Stone Lithography Instructional Notes

Preparing the Stone

In order to aid in the production of a successful and stable lithograph, it is important to prepare the stone well, keeping its surface smooth, level and flat. To clean the stone after it has been used for another image, it is necessary to grind it with a levigator and carborundum grit. It is usual to use three grades of grit, working from coarse (about grade 60) through to fine (grade 220) with at least three applications of each. This should be enough to ensure the successful removal of the image and sufficient polishing of the surface. The grit should be liberally applied to the surface and mixed with water to produce a wet paste. The grit is worked over the surface with the levigator, which is rotated and moved around the top of the stone. Take care to levigate all areas of the surface equally – concentrating too much on one area will eventually cause a dip in the stone leading to uneven printing pressure.

When each application of grit breaks down it must be washed away with plenty of water and fresh carborundum of the same grade added. When switching from one grade of grit to a finer one is very important to wash the stone and levigator very carefully, as any grains of the coarser grade can cause circular scratches which will be very prominent at the printing stage. If this occurs the stone will need to be ground again with coarse carborundum. When finished grinding the stone, the edges should be filed to remove any sharp edges and the stone allowed to dry in preparation for drawing.

Data listing:
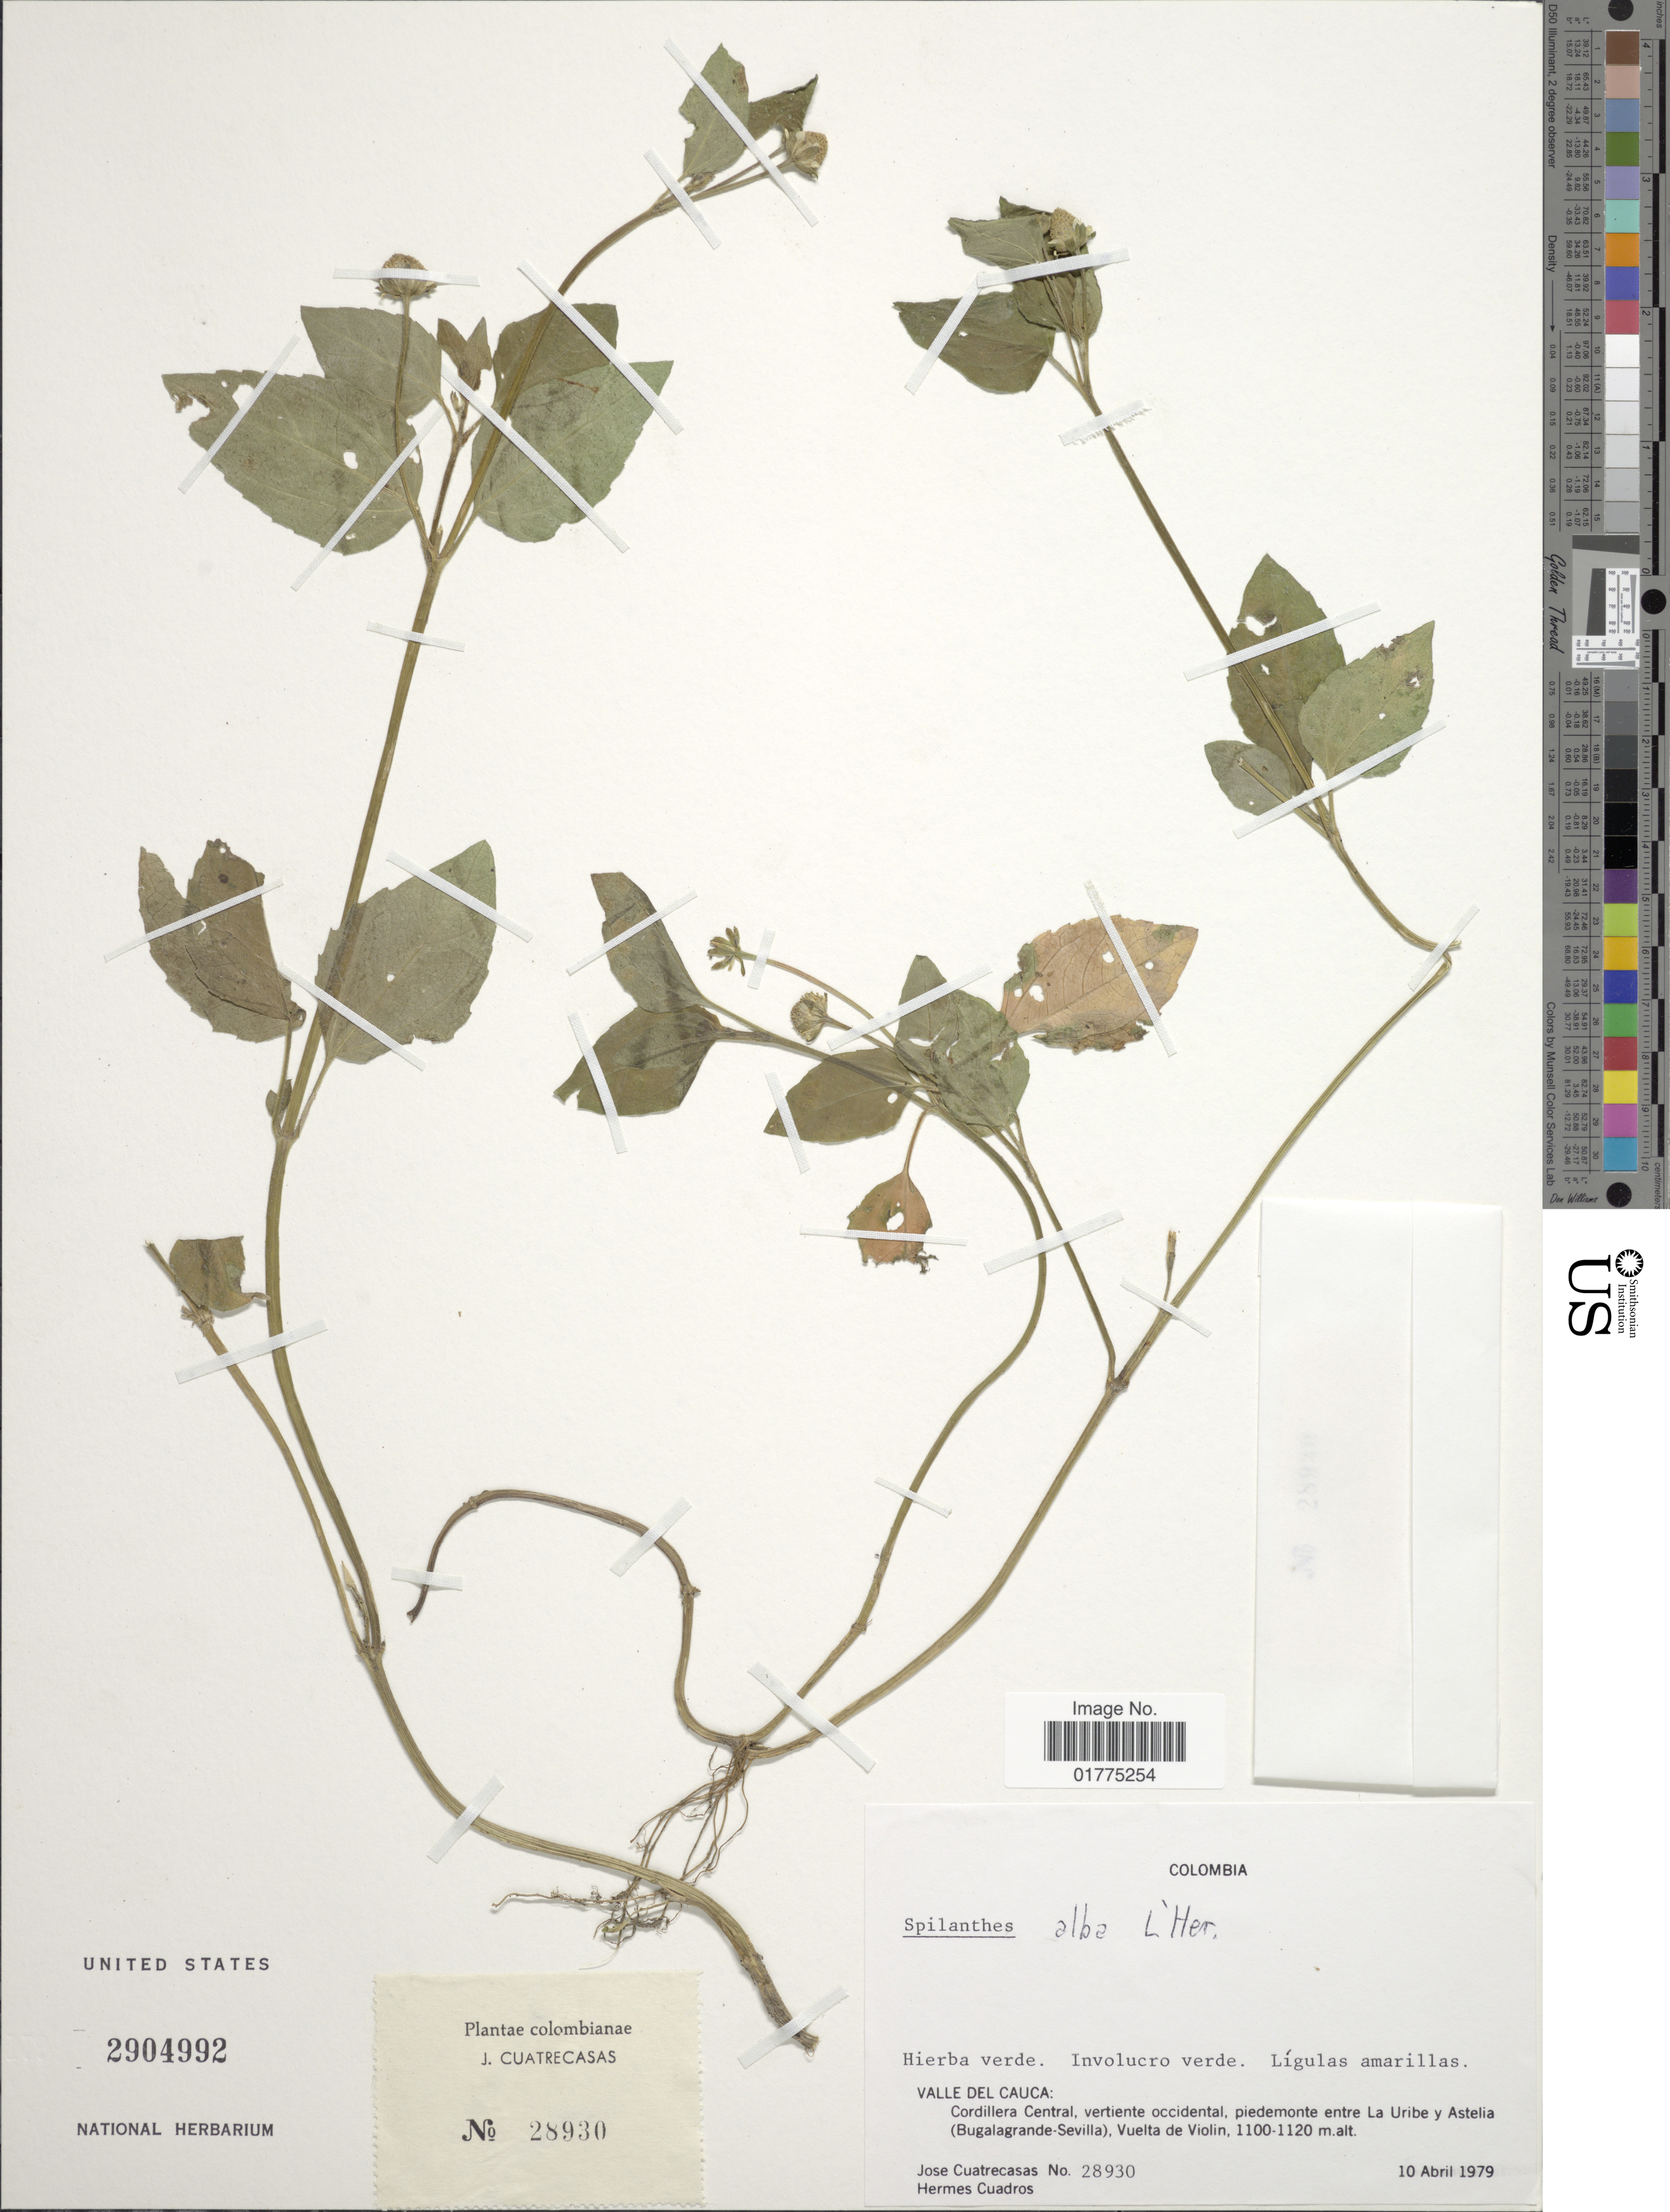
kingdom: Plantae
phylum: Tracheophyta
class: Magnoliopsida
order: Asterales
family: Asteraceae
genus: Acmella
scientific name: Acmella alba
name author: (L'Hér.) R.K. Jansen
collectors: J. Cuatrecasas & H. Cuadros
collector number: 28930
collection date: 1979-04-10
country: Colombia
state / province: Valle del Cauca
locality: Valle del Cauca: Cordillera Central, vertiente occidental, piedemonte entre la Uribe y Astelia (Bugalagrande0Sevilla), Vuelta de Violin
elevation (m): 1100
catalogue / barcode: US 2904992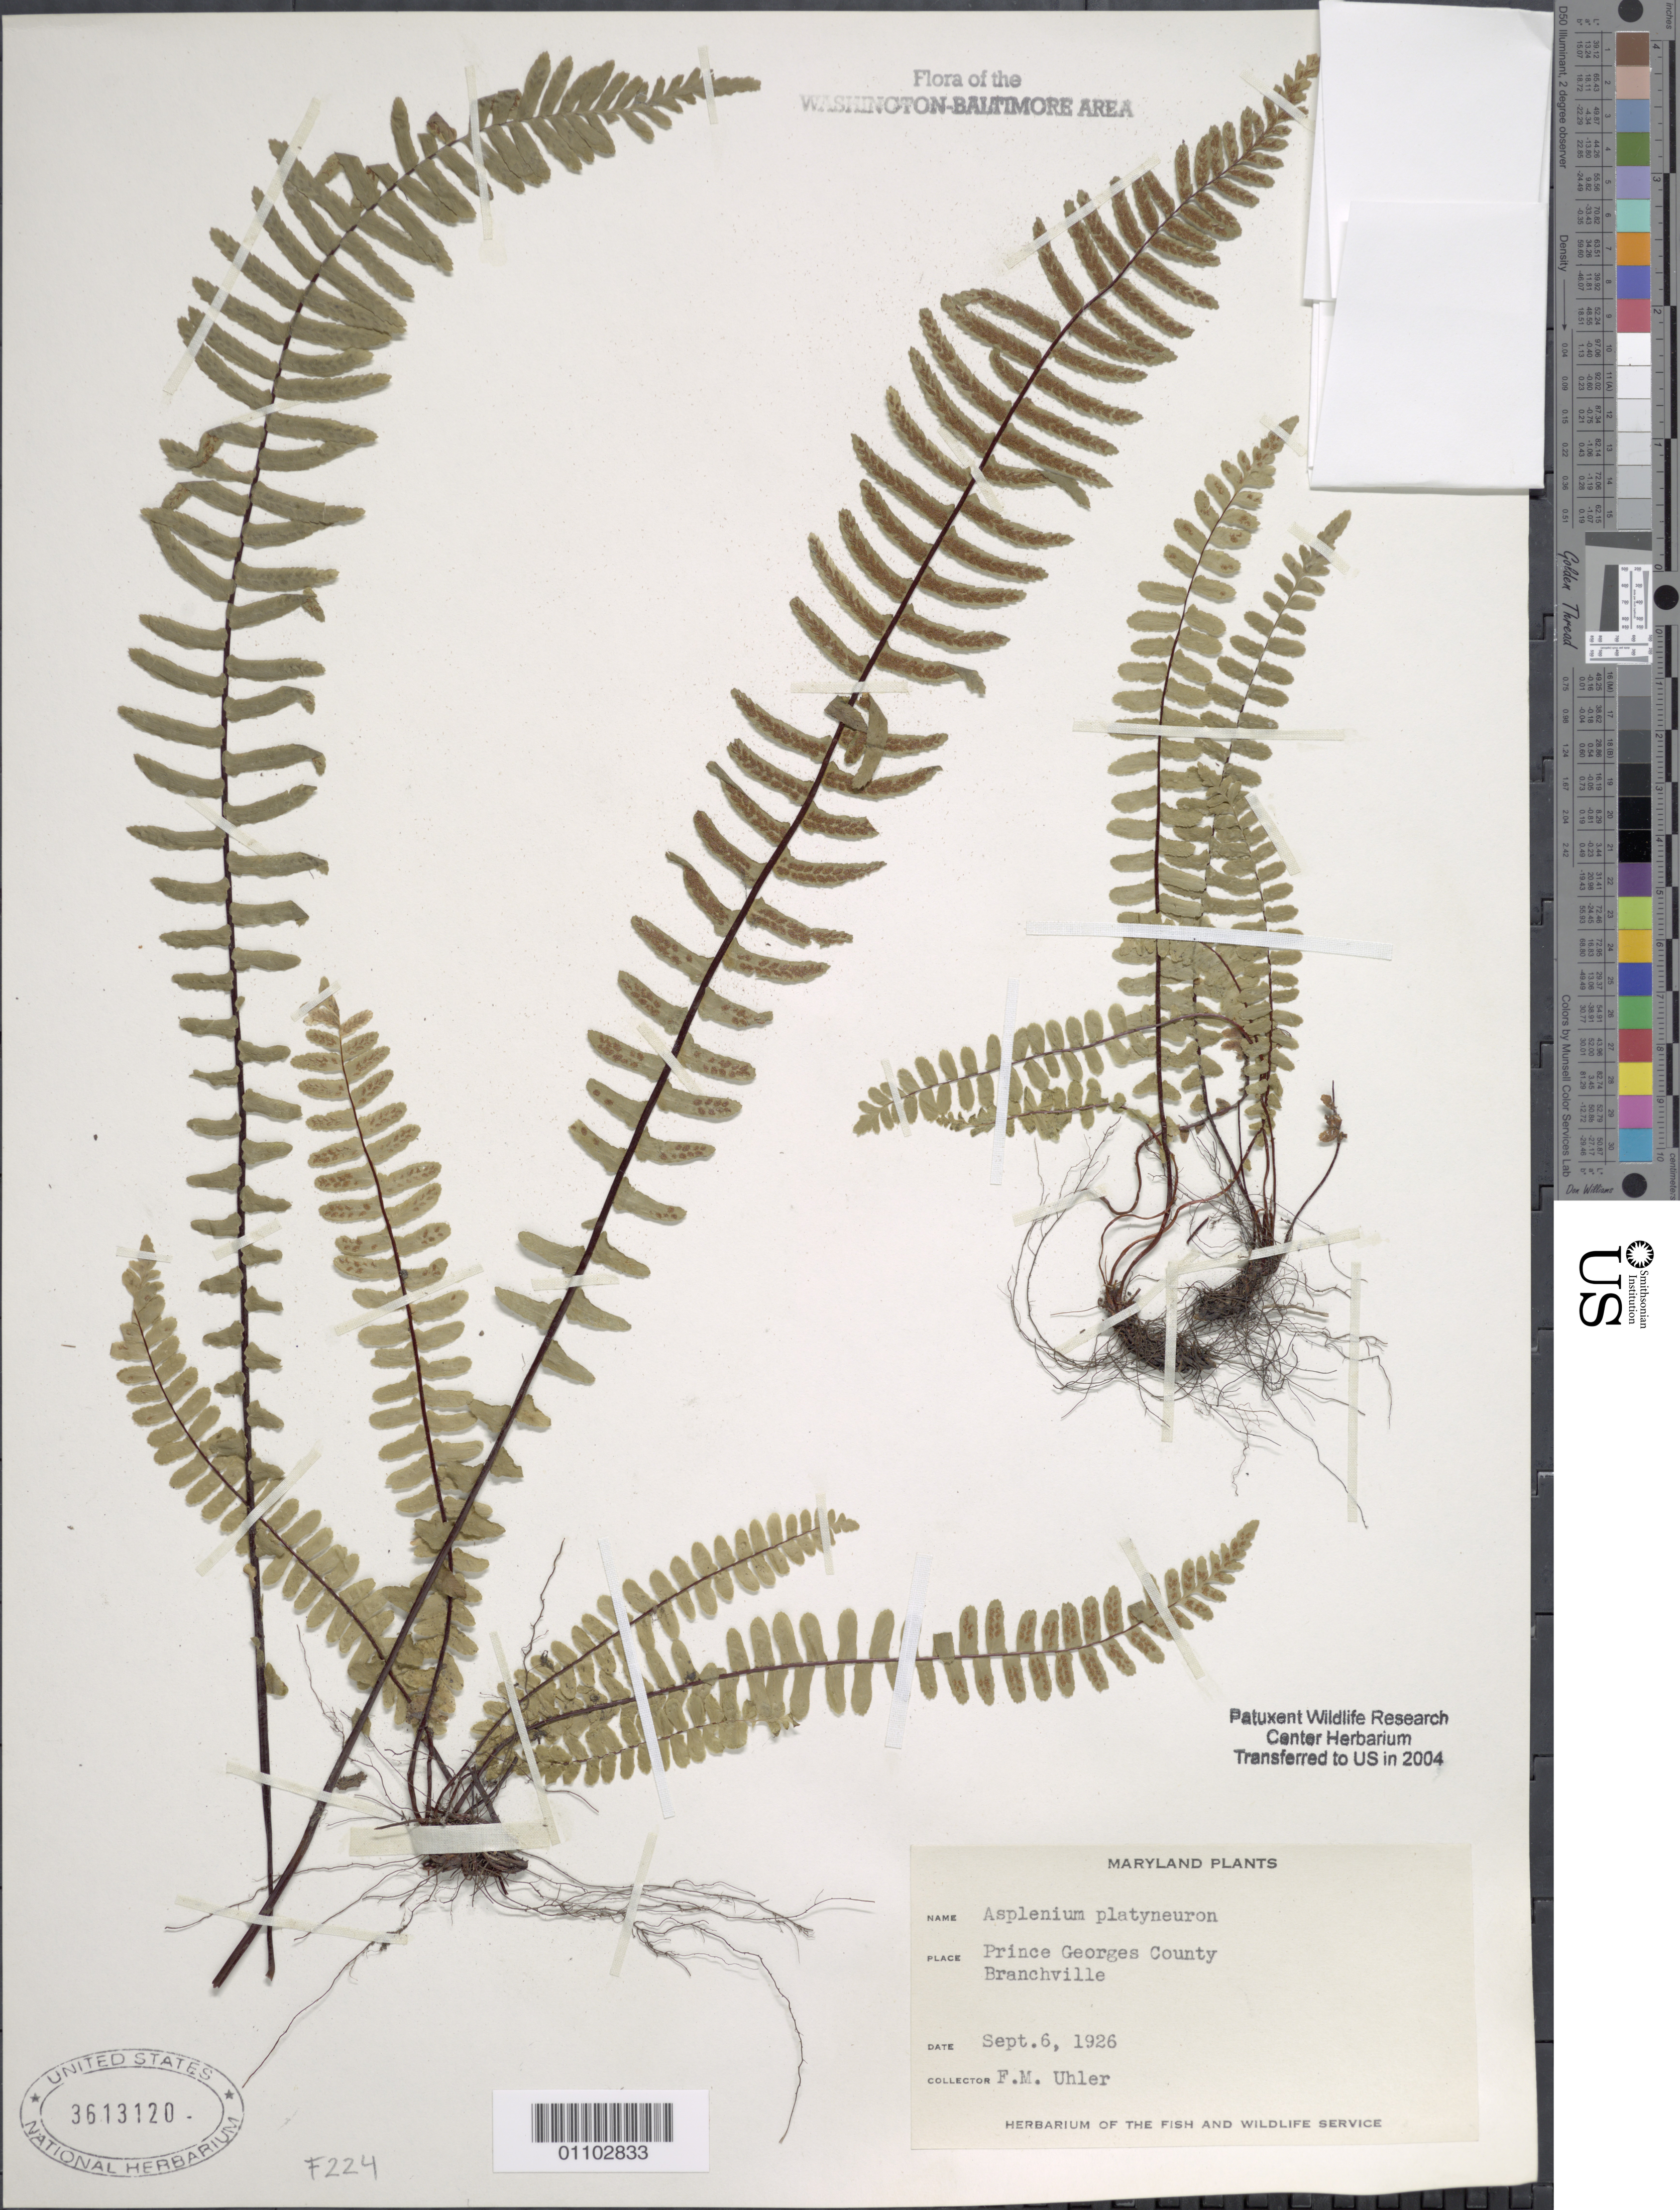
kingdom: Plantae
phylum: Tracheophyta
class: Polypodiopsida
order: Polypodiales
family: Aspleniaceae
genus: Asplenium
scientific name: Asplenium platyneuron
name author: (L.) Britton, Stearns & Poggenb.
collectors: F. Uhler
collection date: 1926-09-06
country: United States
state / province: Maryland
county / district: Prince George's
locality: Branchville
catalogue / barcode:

Challenge:
In the notes on preparing a lithography stone, rewrite everything from "When each application" down to "preparation for drawing.", putting "silicon carbide" wherever "carborundum" appears.

The response:
When each application of grit breaks down it must be washed away with plenty of water and fresh silicon carbide of the same grade added. When switching from one grade of grit to a finer one is very important to wash the stone and levigator very carefully, as any grains of the coarser grade can cause circular scratches which will be very prominent at the printing stage. If this occurs the stone will need to be ground again with coarse silicon carbide. When finished grinding the stone, the edges should be filed to remove any sharp edges and the stone allowed to dry in preparation for drawing.